DPPH free radical scavenging activity of marinated chicken wings over the frozen storage period is shown in Table 5. Vacuum packed chicken wings marinated with mango juice for 24 h had a significantly higher DPPH free radical scavenging activity throughout the storage period compared to those marinated with other two marinades and control. DPPH free radical scavenging activity of marinated chicken wings was significantly decreased with the storage, irrespective of the fruit juice used in marinades. Interestingly, DPPH free radical scavenging activity of all the marinated chicken wings was more than 2 folds higher than that of the control. Both mango and pineapple are considered as rich sources of dietary antioxidants such as amino acids, carotenoids, and phenolic compounds (Arampath and Dekker, 2021) while June plums are good sources of ascorbic acids, and phenolic compounds (Jayarathna et al., 2020). The findings of the present study on DPPH free radical scavenging activity of marinated chicken wings can also be confirmed by the highest antioxidant activity and total phenolic contents detected in mango juice during this study (Fig. 1).
Conclusion
Due to higher natural antioxidant activity and total phenolic content reported in mango juice, it can be effectively used in marination of chicken wings by improving the lipid oxidative stability.
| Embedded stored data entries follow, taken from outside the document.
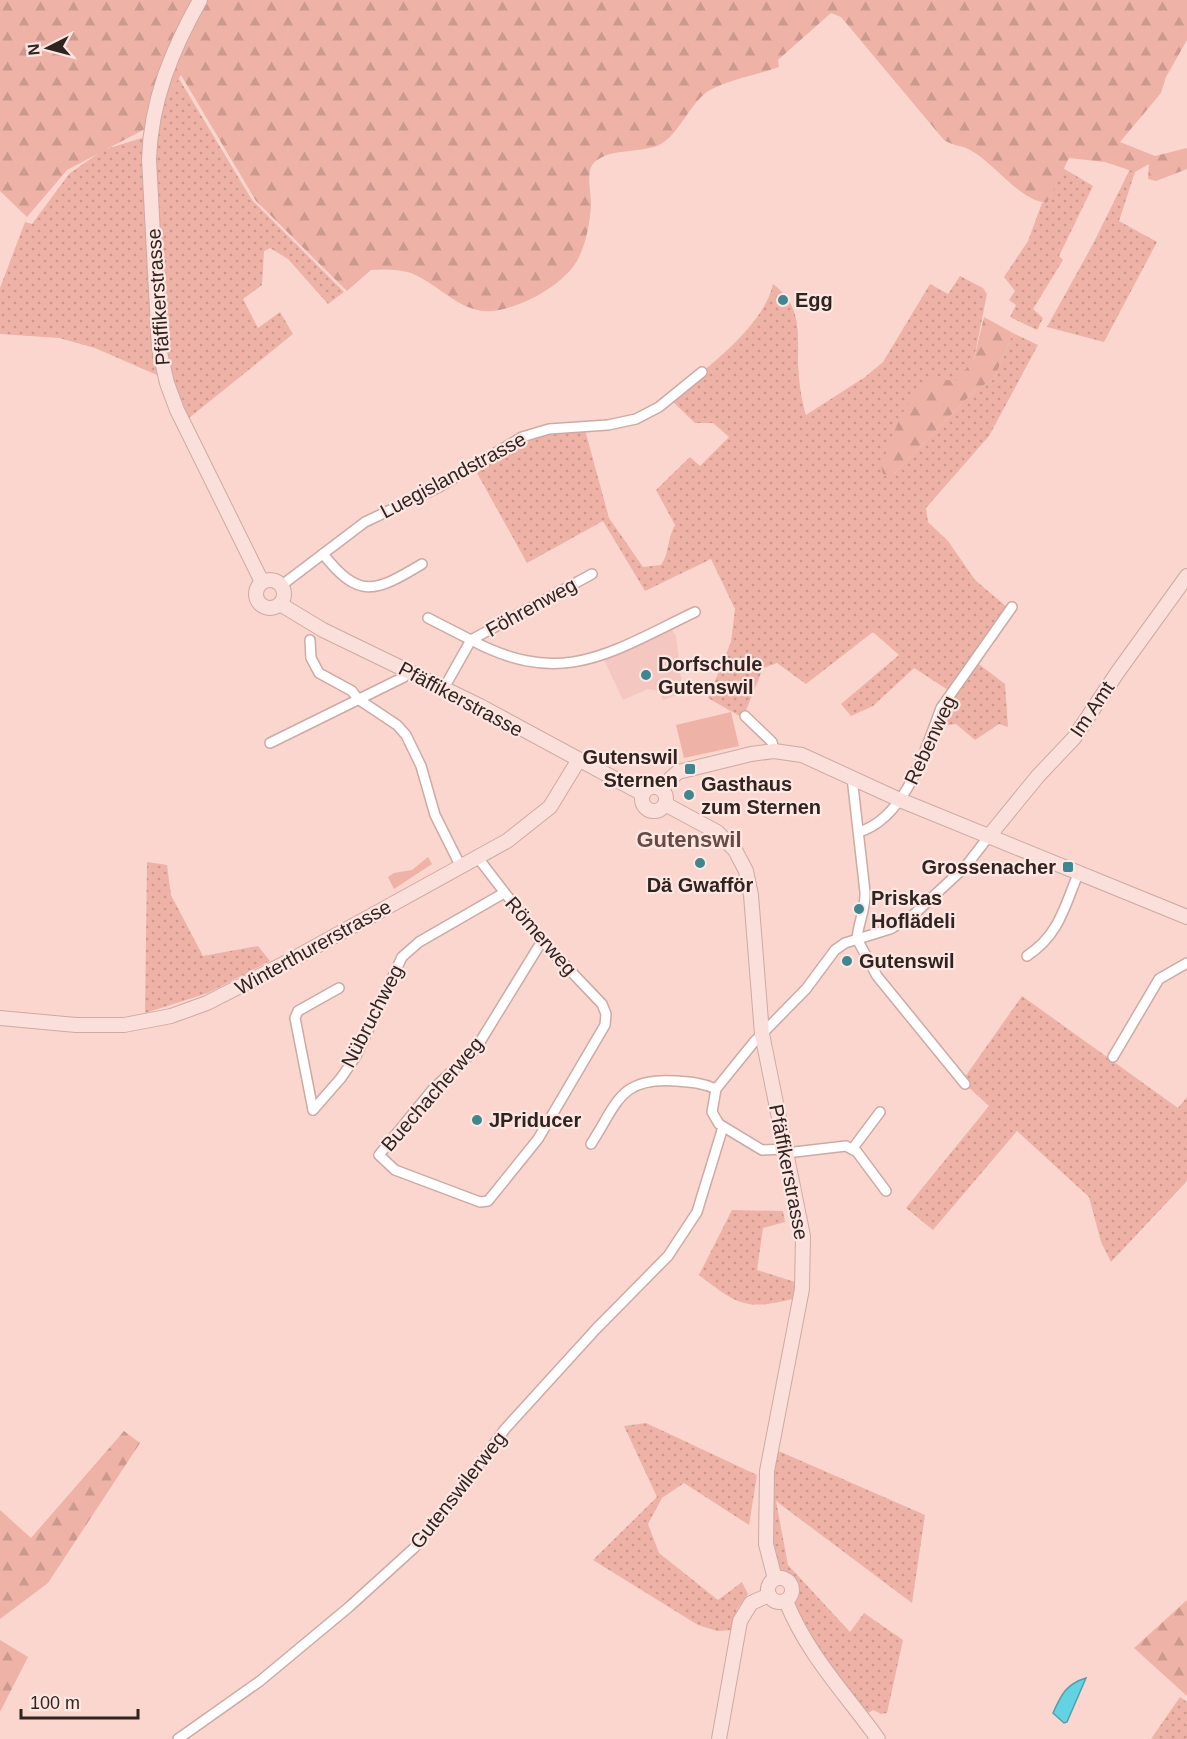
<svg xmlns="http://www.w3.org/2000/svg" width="1187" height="1739" viewBox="0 0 1187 1739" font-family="Arial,sans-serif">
  <defs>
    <pattern id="grass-dots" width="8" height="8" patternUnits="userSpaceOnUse" patternTransform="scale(1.5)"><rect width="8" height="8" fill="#eeb2a7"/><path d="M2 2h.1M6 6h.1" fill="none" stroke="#cc998f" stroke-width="1.8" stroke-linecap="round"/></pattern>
    <pattern id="forest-firs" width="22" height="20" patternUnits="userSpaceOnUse" patternTransform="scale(1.5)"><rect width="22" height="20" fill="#eeb2a7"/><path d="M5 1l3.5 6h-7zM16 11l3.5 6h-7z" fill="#cc998f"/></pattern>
  </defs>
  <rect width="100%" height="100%" fill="#fad6cf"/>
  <polygon fill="#f4c8c0" points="671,628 676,636 683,693 663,700 659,691 648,689 623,700 604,660"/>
  <g fill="url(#grass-dots)">
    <polygon points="172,67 252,200 344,292 328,304 288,259 270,248 264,251 262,285 243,299 258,328 280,312 293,334 189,418 170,380 164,350 155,168 156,133"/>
    <polygon points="145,137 153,344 157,375 95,348 59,338 0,334 0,288 25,222 32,224 69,174 103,150"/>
    <polygon points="1063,168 1093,186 1059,256 1063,260 1033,309 1043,318 1037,330 1010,317 1016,305 1009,300 1015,291 1004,277 1028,241 1042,203 1047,203"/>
    <polygon points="1130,169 1135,172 1119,221 1157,242 1104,342 1047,327 1093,244"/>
    <path d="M960 276 983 288 987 294 974 359 893 475 975 390 994 379 1013 333 1038 345 989 436 926 508 928 522 948 541 975 580 1008 608 976 662 1005 684 1008 727 999 724 975 740 956 724 940 726 948 690 914 668 873 706 851 716 841 704 899 655 873 632 806 684 777 663 763 668 743 718 708 698 731 642 735 609 711 559 645 591 603 521 527 563 477 473C516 443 537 436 584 426L609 518 643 567 661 565C670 552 666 542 675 525L656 490 690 457 700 466 729 437 713 423H695L669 398C702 372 764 327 773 284 802 306 798 332 798 364 799 381 801 399 806 415L865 377 883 362 930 284 948 294Z"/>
    <polygon points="147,862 167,865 171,895 203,956 258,946 270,961 208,993 145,1013"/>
    <polygon points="1022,996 1178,1108 1187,1097 1187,1181 1111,1262 1101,1242 1089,1197 1017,1131 933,1230 906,1208 989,1106 965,1084 965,1077"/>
    <path d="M732 1210 783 1211 785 1222 763 1228 757 1270 795 1282 793 1299C744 1311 737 1304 699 1275Z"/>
    <polygon points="646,1423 757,1475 749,1525 684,1483 662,1498 648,1524 659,1553 718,1600 742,1582 748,1594 737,1609 733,1630 717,1631 698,1625 593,1560 657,1497 624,1426"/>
    <polygon points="774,1449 925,1515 912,1603 776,1501 788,1565 850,1632 864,1613 903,1640 887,1713 881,1714 873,1710 865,1715 820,1659 794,1604 797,1594 796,1582 777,1567 771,1530"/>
    <polygon points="1180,1697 1187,1702 1187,1739 1151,1739"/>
  </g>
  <g fill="url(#forest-firs)">
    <path d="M0 0H1187V40L1166 77 1161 93 1120 142 1155 156 1187 148V169L1156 181 1148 179 1149 164 1135 172 1105 162 1069 158 1047 203C1017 199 996 164 970 150 962 145 955 147 944 140L841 17 831 13 778 60 779 67C759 74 728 80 710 90 690 102 681 132 661 144 643 154 607 147 593 164 586 172 591 193 591 204 590 223 586 245 577 261 562 286 521 308 492 311 461 314 439 284 411 273 398 269 385 269 371 270L347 291 256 201 181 75 145 129 67 170 27 217 0 191Z"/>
    <polygon points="984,317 1013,333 994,379 975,390 893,475 883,474 881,466 901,415 926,378 956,381 974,359"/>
    <polygon points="124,1431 140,1443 48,1583 0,1619 0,1510 31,1538"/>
    <polygon points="1187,1600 1187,1696 1134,1648"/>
    <polygon points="0,1640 28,1657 0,1712"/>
  </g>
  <g fill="#eeb2a7">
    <polygon points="731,712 739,746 684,758 676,725"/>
    <polygon points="428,857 432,864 394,889 388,877 394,873 412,870"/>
  </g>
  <path fill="#63d3e4" stroke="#549ea9" stroke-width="1.5" d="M1086 1678 1067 1722 1064 1723 1053 1713C1061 1695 1066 1684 1086 1678Z"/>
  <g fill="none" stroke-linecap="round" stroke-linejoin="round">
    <g stroke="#cdaaa4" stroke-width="12">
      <g id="street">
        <path d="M323 554C359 599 374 593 422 564"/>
        <polyline points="282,585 365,522 439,487 522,437 549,429 608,425 636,419 659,407 702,372"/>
        <polyline points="428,618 471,640 592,574"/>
        <polyline points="310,640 311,658 319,673 352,691 358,699 397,725 406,735 421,766 435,815 461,867"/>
        <path d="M444 688 471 640C563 689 611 652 695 612"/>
        <polyline points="745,716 772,742 774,751"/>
        <polyline points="270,743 404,677 409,670"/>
        <path d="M852 777 865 892C866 909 858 923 857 939"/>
        <path d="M859 832C906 818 926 748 941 708L1012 607"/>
        <polyline points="478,858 542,941 602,1004 606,1014 605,1025 538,1139 488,1201 480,1202 395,1170 379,1155 433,1089 475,1050 542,941"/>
        <polyline points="857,939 877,976 965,1084"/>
        <path d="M1027 956C1060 934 1064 907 1079 872"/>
        <polyline points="1113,1057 1159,979 1187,963"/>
        <polyline points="313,1110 341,1078 356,1056 402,957 419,942 504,893"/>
        <polyline points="313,1110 295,1018 298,1011 339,988"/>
        <path d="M591 1144C618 1102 620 1077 676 1081 691 1082 703 1083 716 1089"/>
        <polyline points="853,1148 880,1112"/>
        <polyline points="785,1149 762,1150 719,1124 712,1112 716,1089 754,1042 806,989 835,950 845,943 890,929 911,917 966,866 989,836"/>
        <polyline points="786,1153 846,1146 857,1152 886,1191"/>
        <polyline points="178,1739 260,1681 349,1607 414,1548 444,1512 505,1429 596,1329 668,1256 697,1212 723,1127"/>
      </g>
    </g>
    <g stroke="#cdaaa4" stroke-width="16">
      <g id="secondary">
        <path d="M200 0C172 50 151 100 149 159L159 348 167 383 177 410 262 582"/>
        <circle cx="270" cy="594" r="14"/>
        <polyline points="280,604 323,630 480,706 643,794"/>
        <circle cx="654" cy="799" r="12"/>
        <polyline points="660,788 678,772 751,754 774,751 802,755 900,800 1187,917"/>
        <polyline points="665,804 717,832 735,850 746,871 751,895 762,1034 803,1236 802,1289 767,1471 766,1544 775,1579"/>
        <polyline points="989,836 1038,776 1074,738 1117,673 1187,576"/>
        <polyline points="0,1018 76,1025 124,1025 171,1016 207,1003 293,959 507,841 550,807 578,761"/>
        <circle cx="780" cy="1590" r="12"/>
        <path d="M786 1601C807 1654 845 1693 878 1739"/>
        <polyline points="719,1739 740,1621 751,1603 769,1595"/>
      </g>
    </g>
    <use href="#street" stroke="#fff" stroke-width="9"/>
    <use href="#secondary" stroke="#fadfda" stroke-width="14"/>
  </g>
  <g fill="#3f8690" stroke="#fde7e2" stroke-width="2">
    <circle cx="783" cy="300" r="6"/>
    <circle cx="646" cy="675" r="6"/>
    <rect x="684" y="763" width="12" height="12" rx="3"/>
    <circle cx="689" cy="795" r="6"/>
    <circle cx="700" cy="863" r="6"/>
    <rect x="1062" y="861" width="12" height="12" rx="3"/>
    <circle cx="859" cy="909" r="6"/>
    <circle cx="847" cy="961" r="6"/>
    <circle cx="477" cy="1120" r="6"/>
  </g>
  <g text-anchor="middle" stroke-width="4.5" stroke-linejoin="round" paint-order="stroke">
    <g font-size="20" fill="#302320" stroke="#fde7e2">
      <text transform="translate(158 297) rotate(-94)" y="7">Pfäffikerstrasse</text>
      <text transform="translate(453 475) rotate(-28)" y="7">Luegislandstrasse</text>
      <text transform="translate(531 607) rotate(-29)" y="7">Föhrenweg</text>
      <text transform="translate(461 699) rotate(28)" y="7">Pfäffikerstrasse</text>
      <text transform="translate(1092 709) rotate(-56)" y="7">Im Amt</text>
      <text transform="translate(930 740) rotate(-65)" y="7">Rebenweg</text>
      <text transform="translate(541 936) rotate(49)" y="7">Römerweg</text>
      <text transform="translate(313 947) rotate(-29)" y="7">Winterthurerstrasse</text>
      <text transform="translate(372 1016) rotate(-63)" y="7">Nübruchweg</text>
      <text transform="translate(432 1094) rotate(-49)" y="7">Buechacherweg</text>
      <text transform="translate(789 1172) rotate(79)" y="7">Pfäffikerstrasse</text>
      <text transform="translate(458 1490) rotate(-52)" y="7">Gutenswilerweg</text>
    </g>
    <g font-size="20" font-weight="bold" fill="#302320" stroke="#fde7e2" text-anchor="start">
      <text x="795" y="307">Egg</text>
      <text x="658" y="671">Dorfschule<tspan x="658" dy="23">Gutenswil</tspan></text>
      <text x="678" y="764" text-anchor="end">Gutenswil<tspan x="678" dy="23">Sternen</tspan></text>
      <text x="701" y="791">Gasthaus<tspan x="701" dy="23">zum Sternen</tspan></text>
      <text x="1056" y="874" text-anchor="end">Grossenacher</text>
      <text x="700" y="892" text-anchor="middle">Dä Gwafför</text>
      <text x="871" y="905">Priskas<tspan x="871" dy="23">Hoflädeli</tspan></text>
      <text x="859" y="968">Gutenswil</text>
      <text x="489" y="1127">JPriducer</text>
    </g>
    <g font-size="22" font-weight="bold" fill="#684a45" stroke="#fde7e2">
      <text x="689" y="847">Gutenswil</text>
    </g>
  </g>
  <g transform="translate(48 48) rotate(264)" stroke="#fde7e2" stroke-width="4.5" paint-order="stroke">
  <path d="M0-4.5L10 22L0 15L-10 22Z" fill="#302320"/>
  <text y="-9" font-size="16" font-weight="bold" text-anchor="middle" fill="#302320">N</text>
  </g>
  <path d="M21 1709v9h117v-9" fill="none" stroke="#302320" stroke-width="3"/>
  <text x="30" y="1709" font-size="18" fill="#302320" stroke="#fde7e2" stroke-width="4.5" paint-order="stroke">100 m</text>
</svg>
Although pineapple and June plum juices also showed some improvements in meat quality attributes of marinated chicken wings throughout the storage period, mango juice would be a better choice as a marinades when considering its antioxidant activity. As per the results of the current study, marinades enriched with mango juice can be successfully used to increase the yield and sensory attributes of chicken wings without compromising other meat quality attributes over frozen storage.